A novel-length story gives Pratchett a chance to develop some ideas at greater length. We find out quite a bit more about the spell stuck in Rincewind's head, the book it came from, the other seven spells, and the opinions of other wizards on the whole thing. The second (and often more interesting) thread of The Light Fantastic follows the wizards of the Unseen University, their problems with the Octavo, and an internal power struggle against a particularly grey parody of the worst of ambitious bureaucracy.

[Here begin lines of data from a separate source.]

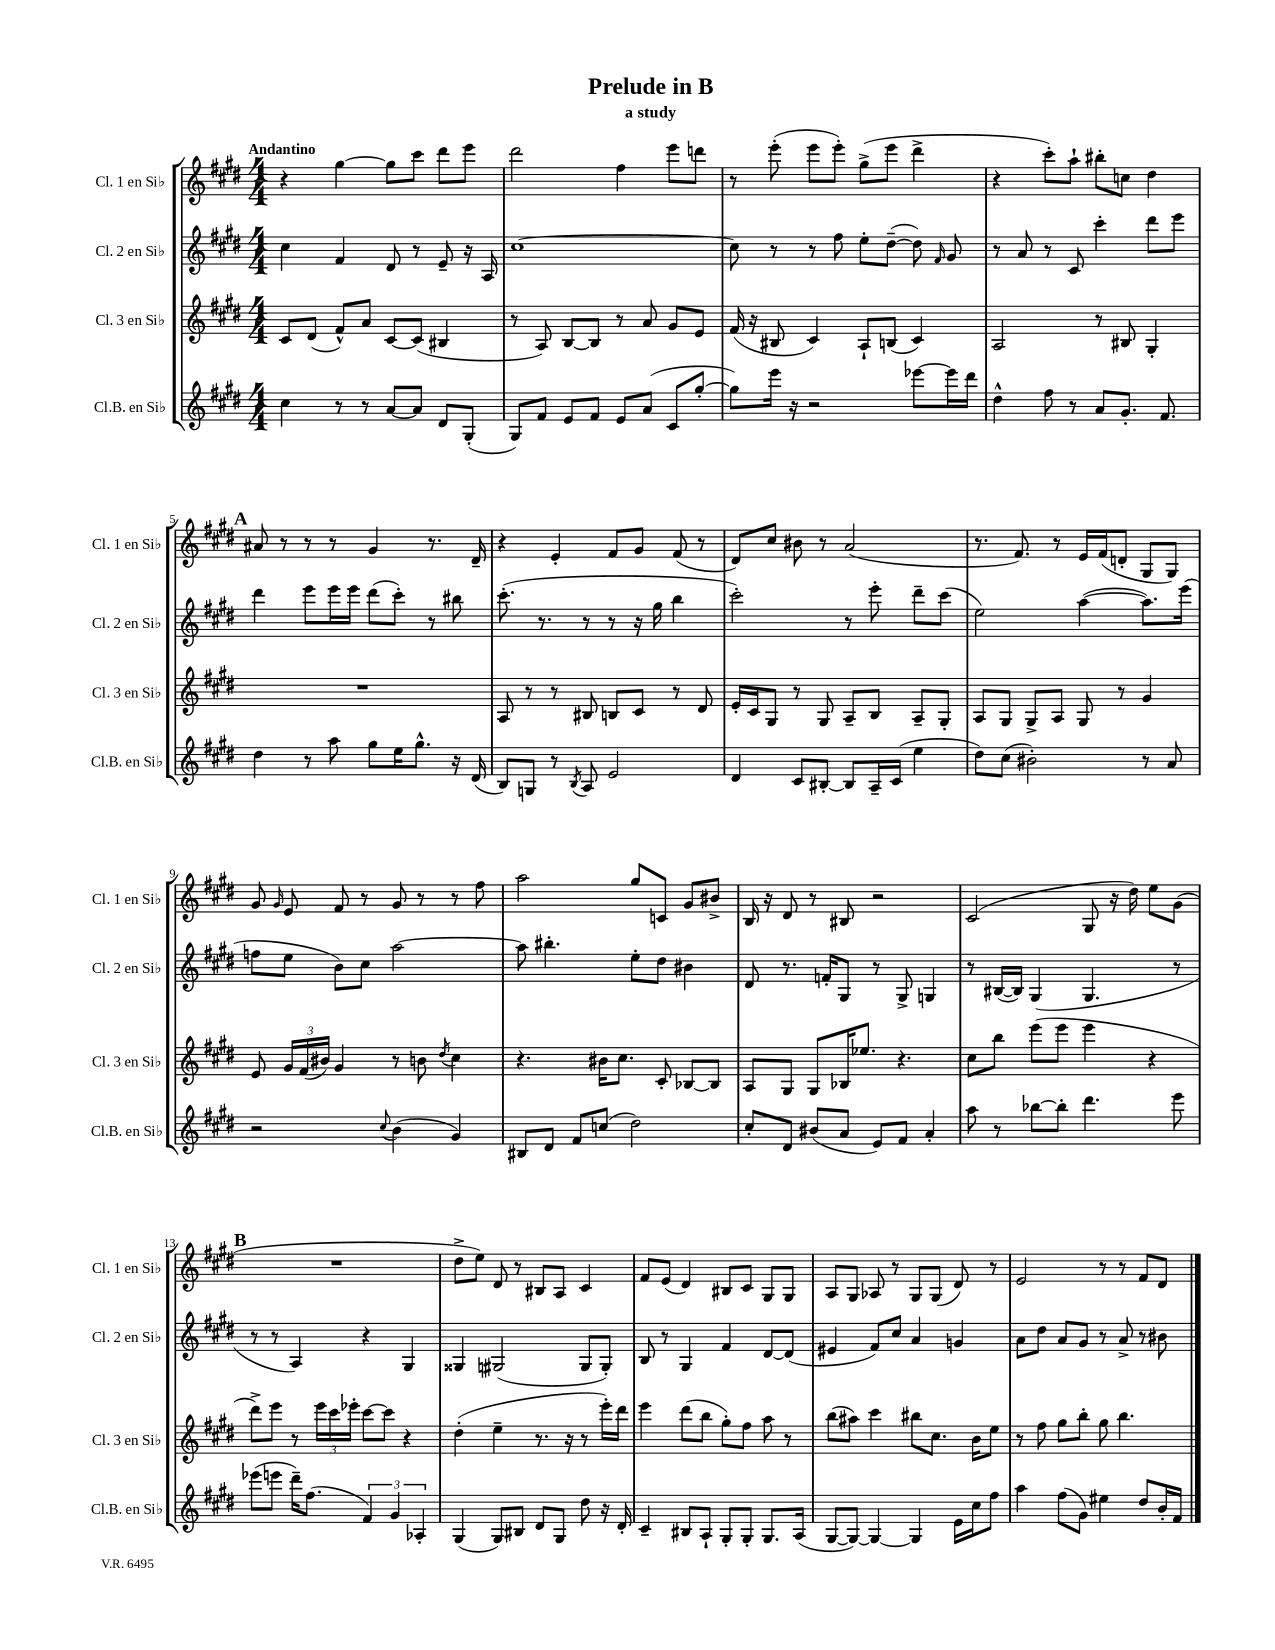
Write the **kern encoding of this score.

**kern	**kern	**kern	**kern
*part4	*part3	*part2	*part1
*staff4	*staff3	*staff2	*staff1
*I"Cl.B. en Si♭	*I"Cl. 3 en Si♭	*I"Cl. 2 en Si♭	*I"Cl. 1 en Si♭
*I'Cl.B. en Si♭	*I'Cl. 3 en Si♭	*I'Cl. 2 en Si♭	*I'Cl. 1 en Si♭
*clefG2	*clefG2	*clefG2	*clefG2
*k[f#c#g#d#]	*k[f#c#g#d#]	*k[f#c#g#d#]	*k[f#c#g#d#]
*M4/4	*M4/4	*M4/4	*M4/4
=1	=1	=1	=1
!	!	!	!LO:TX:a:B:t=Andantino
4cc#\	8c#/L	4cc#\	4r
.	(8d#/J	.	.
8r	8f#^^/L)	4f#/	[4gg#\
8r	8a/J	.	.
[8a/L	[8c#/L	8d#/	8gg#\L]
8a/J]	(8c#/J]	8r	8ccc#\J
8d#/L	4B#X/	8e~/	8ddd#\L
(8G#'/J	.	16r	8eee\J
.	.	16A/	.
=2	=2	=2	=2
8G#/L)	8r	[1cc#	2ddd#\
8f#/J	8A/)	.	.
8e/L	[8B/L	.	.
8f#/J	8B/J]	.	.
8e/L	8r	.	4ff#\
(8a/J	8a/	.	.
8c#/L	8g#/L	.	8eee\L
[8gg#'/J	8e/J	.	8dddn\J
=3	=3	=3	=3
8gg#\L])	(16f#/	8cc#\]	8r
.	16r	.	.
16eee\Jk	8B#X/	8r	(8eee'\
16r	.	.	.
2r	4c#/)	8r	8eee\L
.	.	8ff#\	8eee'\J)
.	8A`/L	8ee'\L	(8gg#^\L
.	(8Bn/J	([8dd#~\J	8eee\J
[8eee-X\L	4c#/)	8dd#\])	4ddd#^\
.	.	16qqf#/	.
16eee-\L]	.	8g#/	.
16ddd#\JJ	.	.	.
=4	=4	=4	=4
4dd#^^\	2A/	8r	4r
.	.	8a/	.
8ff#\	.	8r	8ccc#'\L)
8r	.	8c#/	8aa`\J
8a/L	8r	4ccc#'\	8bb#X'\L
8.g#'/J	8B#X/	.	8ccn\J
.	4G#'/	8ddd#\L	4dd#\
8.f#/	.	.	.
.	.	8eee\J	.
!!LO:LB:g=z
!!LO:REH:place=s1:t=A
=5	=5	=5	=5
4dd#\	1r	4ddd#\	8a#X/
.	.	.	8r
8r	.	8eee\L	8r
8aa\	.	16eee\L	8r
.	.	16eee\JJ	.
8gg#\L	.	(8ddd#\L	4g#/
16ee\K	.	8ccc#'\J)	.
8.gg#^^\J	.	.	.
.	.	8r	8.r
16r	.	8bb#X\	.
(16d#/	.	.	16d#~/
=6	=6	=6	=6
8B/L)	8A/	(8.ccc#'\	4r
8Gn/J	8r	.	.
.	.	8.r	.
8r	8r	.	4e'/
8qB/	.	.	.
8A/	8B#X/	8r	.
2e/	8Bn/L	8r	8f#/L
.	8c#/J	16r	8g#/J
.	.	16gg#\	.
.	8r	4bb\	(8f#/
.	8d#/	.	8r
=7	=7	=7	=7
4d#/	16e'/LL	2ccc#'\)	8d#/L)
.	16c#/J	.	.
.	8G#/J	.	8cc#/J
8c#/L	8r	.	8b#X\
[8B#X'/J	8G#/	.	8r
8B#/L]	8A~/L	8r	(2a/
16A~/L	8B/J	8eee'\	.
(16c#/JJ	.	.	.
4ee\	8A~/L	8ddd#~\L	.
.	8G#'/J	(8ccc#\J	.
=8	=8	=8	=8
8dd#\L)	8A/L	2ee\)	8.r
(8cc#\J	8G#/J	.	.
.	.	.	8.f#/)
2b#X'\)	8G#^/L	.	.
.	8A/J	.	8r
.	8G#/	([4aa\	16e/LL
.	.	.	(16f#/J
.	8r	.	8dn'/J
8r	4g#/	8.aa\L])	8G#/L
8a/	.	.	8G#/J)
.	.	(16eee\Jk	.
!!LO:LB:g=z
=9	=9	=9	=9
2r	8e/	8ffn\L	8g#/
.	.	.	16qqg#/
.	24g#/LL	8ee\J	8e/
.	(24f#/	.	.
.	24b#X/JJ)	.	.
.	4g#/	8b\L)	8f#/
.	.	8cc#\J	8r
8qqcc#/	.	.	.
(4b\	8r	[2aa\	8g#/
.	8bn\	.	8r
.	8qdd#/	.	.
4g#/)	4cc#\	.	8r
.	.	.	8ff#\
=10	=10	=10	=10
8B#X/L	4.r	8aa\]	2aa\
8d#/J	.	4.bb#X'\	.
8f#/L	.	.	.
(8ccn/J	16b#X\KL	.	.
.	8.cc#\J	.	.
2dd#\)	.	8ee'\L	8gg#/L
.	8c#'/	8dd#\J	8cn/J
.	[8B-X/L	4b#X\	8g#/L
.	8B-/J]	.	8b#X^/J
=11	=11	=11	=11
8cc#'/L	8A/L	8d#/	16B/
.	.	.	16r
8d#/J	8G#/J	8.r	8d#/
(8b#X/L	8G#/L	.	8r
.	.	16fn'/KL	.
8a/J	16B-X/K	8G#/J	8B#X/
.	8.ee-X/J	.	.
8e/L)	.	8r	2r
8f#/J	4.r	8G#^/	.
4a'/	.	4Gn/	.
=12	=12	=12	=12
8aa\	8cc#\L	8r	(2c#/
8r	8bb\J	([16B#X/LL	.
.	.	16B#/JJ])	.
[8bb-X\L	(8eee\L	(4G#/	.
8bb-'\J]	8eee\J	.	.
4.ddd#\	4eee\	4.G#/	8G#/
.	.	.	16r
.	.	.	16dd#\)
.	4r	.	8ee\L
8eee\	.	8r	(8g#\J
!!LO:LB:g=z
!!LO:REH:place=s1:t=B
=13	=13	=13	=13
(8eee-X\L	8ddd#^\L)	8r	1r
8eeen\J	8eee\J	8r	.
16ddd#~\KL)	8r	4A/)	.
(8.ff#\J	.	.	.
.	24eee\LL	.	.
.	24ccc#\	.	.
.	24eee-X'\JJ	.	.
6f#/)	[8ccc#\L	4r	.
.	8ccc#\J]	.	.
6g#/	.	.	.
.	4r	4G#/	.
6A-X'/	.	.	.
=14	=14	=14	=14
(4G#/	(4dd#'\	4G##X/	8dd#^\L
.	.	.	8ee\J)
8G#/L)	4ee~\	(2G#X/	8d#/
8B#X/J	.	.	8r
8d#/L	8.r	.	8B#X/L
8G#/J	.	.	8A/J
.	16r	.	.
8dd#\	8r	8G#/L	4c#/
16r	16eee'\LL)	8G#'/J)	.
16d#'/	16ddd#\JJ	.	.
=15	=15	=15	=15
4c#~/	4eee\	8B/	8f#/L
.	.	8r	(8e/J
8B#X/L	(8ddd#\L	4G#/	4d#/)
8A`/J	8bb\J	.	.
8G#'/L	8gg#'\L)	4f#/	8B#X/L
8G#'/J	8ff#\J	.	8c#/J
8.G#/L	8aa\	[8d#/L	8G#/L
.	8r	(8d#/J]	8G#/J
(16A/Jk	.	.	.
=16	=16	=16	=16
[8G#/L	(8bb\L	4e#X/	8A/L
8G#/J_)	8aa#X\J)	.	8G#/J
4G#/_	4ccc#\	8f#/L)	8A-X/
.	.	8cc#/J	8r
4G#/]	8bb#X\L	4a/	8G#/L
.	8.cc#\J	.	(8G#/J
16e\LL	.	4gn/	8d#/)
16cc#\J	16b\KL	.	.
8ff#\J	8ee\J	.	8r
=17	=17	=17	=17
4aa\	8r	8a\L	2e/
.	8ff#\	8dd#\J	.
(8ff#\L	8gg#\L	8a/L	.
8g#\J)	8bb'\J	8g#/J	.
4ee#X\	8gg#\	8r	8r
.	4.bb\	8a^/	8r
8dd#/L	.	8r	8f#/L
16b'/L	.	8b#X\	8d#/J
16f#/JJ	.	.	.
==	==	==	==
*-	*-	*-	*-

Pratchett here moves away from more obvious parody and further develops the style that will characterize the rest of the series. There are considerably more footnotes, expanding on surrealistic absurdity in the wonderful faux-scholarly way that Pratchett has. I also noticed more puns and more successful ones. Cohen is still more generic sword and sorcery parody than I'd prefer, a bit boring by the end of the book, but he's more successful than the more generic barbarian of the previous book.

The star of this book, though, is the Luggage. In The Colour of Magic, it was mostly a force of nature. In The Light Fantastic, it develops a personality, shows more emotions and reactions than just indomitable loyalty, and is an active participant in the plot. Rincewind and Twoflower aren't bad characters, but the best part of reading their story is to see what the Luggage will do next. Pratchett has a gift for magical items with a mind of their own, seen also in the magical books and spells in this story, and the Luggage's cross between loyal dog and mischievous D&D-style chest mimic is brilliant.

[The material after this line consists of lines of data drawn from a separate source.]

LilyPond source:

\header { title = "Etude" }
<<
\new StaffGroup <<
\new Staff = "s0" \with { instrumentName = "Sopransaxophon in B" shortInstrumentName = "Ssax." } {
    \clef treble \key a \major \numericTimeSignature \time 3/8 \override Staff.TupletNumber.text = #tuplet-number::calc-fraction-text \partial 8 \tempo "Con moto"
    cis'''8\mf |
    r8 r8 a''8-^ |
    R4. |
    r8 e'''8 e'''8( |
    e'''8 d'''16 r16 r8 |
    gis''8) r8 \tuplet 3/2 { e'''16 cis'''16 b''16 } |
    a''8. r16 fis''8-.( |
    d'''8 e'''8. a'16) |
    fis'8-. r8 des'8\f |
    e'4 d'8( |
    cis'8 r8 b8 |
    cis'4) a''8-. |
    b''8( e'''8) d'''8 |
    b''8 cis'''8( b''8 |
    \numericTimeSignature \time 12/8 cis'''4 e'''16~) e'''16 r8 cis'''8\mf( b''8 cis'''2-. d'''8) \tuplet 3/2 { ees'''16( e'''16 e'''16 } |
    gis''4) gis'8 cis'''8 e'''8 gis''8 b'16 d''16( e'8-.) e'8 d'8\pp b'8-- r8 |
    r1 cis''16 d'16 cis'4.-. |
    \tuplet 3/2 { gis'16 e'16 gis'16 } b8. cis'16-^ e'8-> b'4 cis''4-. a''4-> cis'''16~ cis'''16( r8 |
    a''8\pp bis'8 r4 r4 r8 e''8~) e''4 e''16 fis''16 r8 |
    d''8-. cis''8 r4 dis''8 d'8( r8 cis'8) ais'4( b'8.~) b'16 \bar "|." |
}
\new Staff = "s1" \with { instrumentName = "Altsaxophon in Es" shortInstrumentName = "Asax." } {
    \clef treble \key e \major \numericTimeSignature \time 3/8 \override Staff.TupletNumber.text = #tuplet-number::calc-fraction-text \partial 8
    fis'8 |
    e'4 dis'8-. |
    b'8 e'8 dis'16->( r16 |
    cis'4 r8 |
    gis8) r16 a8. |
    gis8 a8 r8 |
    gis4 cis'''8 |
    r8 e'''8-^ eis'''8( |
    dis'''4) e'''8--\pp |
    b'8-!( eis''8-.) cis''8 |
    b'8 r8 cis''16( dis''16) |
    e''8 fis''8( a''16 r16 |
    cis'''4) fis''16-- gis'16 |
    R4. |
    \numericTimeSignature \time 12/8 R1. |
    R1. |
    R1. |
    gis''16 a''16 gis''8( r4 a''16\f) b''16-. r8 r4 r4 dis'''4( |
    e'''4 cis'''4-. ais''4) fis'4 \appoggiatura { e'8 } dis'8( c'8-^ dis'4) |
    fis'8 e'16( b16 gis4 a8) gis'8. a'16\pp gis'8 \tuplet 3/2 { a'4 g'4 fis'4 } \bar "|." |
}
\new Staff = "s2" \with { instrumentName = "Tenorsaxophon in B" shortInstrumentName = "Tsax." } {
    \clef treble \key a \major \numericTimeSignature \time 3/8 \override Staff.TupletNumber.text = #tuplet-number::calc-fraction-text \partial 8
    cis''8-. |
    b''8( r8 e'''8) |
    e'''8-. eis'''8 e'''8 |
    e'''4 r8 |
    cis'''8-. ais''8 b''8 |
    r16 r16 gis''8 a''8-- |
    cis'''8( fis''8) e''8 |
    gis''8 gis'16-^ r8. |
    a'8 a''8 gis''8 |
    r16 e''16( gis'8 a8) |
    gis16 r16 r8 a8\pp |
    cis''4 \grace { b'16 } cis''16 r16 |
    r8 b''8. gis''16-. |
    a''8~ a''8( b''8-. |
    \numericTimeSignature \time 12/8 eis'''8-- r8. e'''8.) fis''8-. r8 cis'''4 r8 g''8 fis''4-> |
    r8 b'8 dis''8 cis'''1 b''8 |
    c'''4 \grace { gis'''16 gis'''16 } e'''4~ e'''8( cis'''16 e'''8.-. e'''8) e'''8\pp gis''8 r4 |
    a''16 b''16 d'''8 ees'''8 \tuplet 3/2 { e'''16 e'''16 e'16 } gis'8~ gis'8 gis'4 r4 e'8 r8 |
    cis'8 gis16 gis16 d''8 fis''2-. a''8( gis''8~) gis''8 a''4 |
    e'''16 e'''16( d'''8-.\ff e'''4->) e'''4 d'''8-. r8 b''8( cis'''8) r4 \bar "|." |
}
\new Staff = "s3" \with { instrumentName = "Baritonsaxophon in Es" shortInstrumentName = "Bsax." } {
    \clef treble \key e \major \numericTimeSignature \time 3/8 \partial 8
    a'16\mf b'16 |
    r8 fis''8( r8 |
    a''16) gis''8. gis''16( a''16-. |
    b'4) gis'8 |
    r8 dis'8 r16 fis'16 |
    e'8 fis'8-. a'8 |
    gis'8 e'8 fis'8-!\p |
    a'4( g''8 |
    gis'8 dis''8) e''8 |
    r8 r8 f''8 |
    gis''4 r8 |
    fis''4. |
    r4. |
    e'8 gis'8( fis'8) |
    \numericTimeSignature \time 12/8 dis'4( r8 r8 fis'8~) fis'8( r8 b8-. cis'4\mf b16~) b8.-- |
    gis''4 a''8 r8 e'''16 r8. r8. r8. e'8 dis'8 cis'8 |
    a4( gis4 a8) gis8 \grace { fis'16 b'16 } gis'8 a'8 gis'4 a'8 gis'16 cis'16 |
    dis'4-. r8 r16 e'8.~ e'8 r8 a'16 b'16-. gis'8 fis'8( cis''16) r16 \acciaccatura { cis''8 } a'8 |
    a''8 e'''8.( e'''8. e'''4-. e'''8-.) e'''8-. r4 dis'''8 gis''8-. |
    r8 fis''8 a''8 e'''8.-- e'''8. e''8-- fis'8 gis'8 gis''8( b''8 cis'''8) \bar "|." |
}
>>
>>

The problems for this book came at the end, when it felt like the story ran out of steam. There's a lot of running away from red star cultists and messing about with the spell in Rincewind's head as the characters are slowly lined up for the predictable showdown in the Unseen University. After all of the build-up, the resolution of the red star story was a bit anti-climactic. It's not bad, but I didn't think the end was as funny as the rest of the story.

Rincewind and Twoflower are, apart from the Luggage, not the strength of Pratchett's Discworld series, and the next book leaves them behind to tell a completely different story. They're skippable in favor of starting at Mort, Guards, Guards, or Equal Rites. But even if it's not as brilliant as some of the other books in the series, The Light Fantastic is fun and worth reading just for the Luggage.

For all of the Discworld books, there are excellent annotations on-line at the L-Space Web. I highly recommend them (although read the books first, or at least simultaneously). They add a lot of depth, particularly for the early books that aren't as interesting on their own.

Followed by Equal Rites in the chronological sense and (later) by Sourcery in the plot sense.